A new director at a local community service organization not only has a felony criminal record; he is still serving a court-imposed sentence for a child abuse conviction.
According to the Tennessee Department of Corrections, Anthony “Shane” Morton, who was recently named director of Assistance Resource Ministries, is still on active felony probation and will remain so until Dec. 6, 2021.
Before being named director, Morton had served as the organization’s assistant director.
The Elizabehton-based charitable organization provides food, clothing and financial assistance to local families based on need and income.
The charges against Morton stem from a 2008 incident that occurred in Washington County where Morton was accused of abusing his 4-year-old stepson. Morton was indicted in the case by a Washington County Grand Jury in March 2009.
In 2011, Morton pled guilty to one count of attempted aggravated child abuse, which is a Class B felony under state law. In December of that year he was sentenced to serve 8 months in jail and also 10 years probation through the Alternative Community Corrections Program.
Judge Robert Cupp, who presided over the case, ordered Morton to serve his jail time in increments of two months each year for the first four years of his probation sentence. Morton still has a portion of the jail time to serve, but Cupp ruled during sentencing Morton could serve his jail time on work release.
Morton was originally charged with aggravated child abuse but the charge was lowered to attempted aggravated child abuse as part of a plea agreement. Morton had additionally been indicted on charges of one count of aggravated sexual battery and one count of child abuse, but both of those charges were dropped as part of the plea agreement.
The Elizabethton Star received a phone call on Tuesday from a concerned resident who knew Morton had been named director of the ARM program and also knew about his criminal conviction. The caller asked that their name be withheld.

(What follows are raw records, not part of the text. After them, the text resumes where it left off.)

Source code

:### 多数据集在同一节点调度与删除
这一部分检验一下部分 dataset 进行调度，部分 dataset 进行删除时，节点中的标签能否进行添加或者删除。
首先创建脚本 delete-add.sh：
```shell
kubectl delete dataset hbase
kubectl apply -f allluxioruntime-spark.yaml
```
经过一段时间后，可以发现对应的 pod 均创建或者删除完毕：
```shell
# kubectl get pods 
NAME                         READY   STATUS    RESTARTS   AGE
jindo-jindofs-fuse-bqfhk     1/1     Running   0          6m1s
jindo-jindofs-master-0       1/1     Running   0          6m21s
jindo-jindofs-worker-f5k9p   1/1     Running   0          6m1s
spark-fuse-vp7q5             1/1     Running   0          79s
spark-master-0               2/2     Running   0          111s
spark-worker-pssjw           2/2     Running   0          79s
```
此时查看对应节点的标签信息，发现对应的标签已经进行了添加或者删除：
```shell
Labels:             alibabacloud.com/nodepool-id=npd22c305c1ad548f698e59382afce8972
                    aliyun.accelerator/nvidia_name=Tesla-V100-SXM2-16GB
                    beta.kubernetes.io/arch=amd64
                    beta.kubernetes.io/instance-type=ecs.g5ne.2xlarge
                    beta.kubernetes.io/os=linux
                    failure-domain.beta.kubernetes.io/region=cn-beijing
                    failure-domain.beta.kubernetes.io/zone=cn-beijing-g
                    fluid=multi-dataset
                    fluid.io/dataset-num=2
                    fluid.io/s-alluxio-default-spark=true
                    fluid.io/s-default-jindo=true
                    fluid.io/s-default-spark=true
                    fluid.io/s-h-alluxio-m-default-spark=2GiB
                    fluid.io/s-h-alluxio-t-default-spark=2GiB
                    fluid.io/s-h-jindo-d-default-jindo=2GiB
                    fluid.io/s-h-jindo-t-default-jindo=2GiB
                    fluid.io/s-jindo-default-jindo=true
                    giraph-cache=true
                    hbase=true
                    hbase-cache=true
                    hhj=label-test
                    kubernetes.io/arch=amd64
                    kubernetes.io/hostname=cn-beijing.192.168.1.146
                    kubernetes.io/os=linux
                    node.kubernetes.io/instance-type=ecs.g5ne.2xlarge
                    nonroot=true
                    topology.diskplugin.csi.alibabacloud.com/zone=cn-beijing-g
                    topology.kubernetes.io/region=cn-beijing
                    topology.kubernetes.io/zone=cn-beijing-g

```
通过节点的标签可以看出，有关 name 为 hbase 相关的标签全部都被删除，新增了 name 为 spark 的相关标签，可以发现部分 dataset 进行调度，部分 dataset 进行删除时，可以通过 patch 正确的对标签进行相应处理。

After speaking with the caller, the Star obtained copies of court sentencing paperwork for Morton and began trying to contact Morton as well as members of ARM’s Board of Directors.
On Wednesday, calls to the ARM center went unanswered, as did calls to several board members. The Star went to the office for ARM and was told Morton was out of the office and staff was not sure when he would return. A message left for Morton was not returned.
The Star was able to reach ARM board member Jim Wilson on Thursday morning. When questioned about Morton, he replied, “I have no comment. Thank you.”
ARM provides assistance to families suffering financial difficulties through allocations of food and clothing; free or low-cost prescription medication when needed in life-threatening situations; and financial assistance to help pay for necessities such as rent, security deposits, utility bills, utility deposits and utility reconnection fees.
The program operates through donations and grant funding.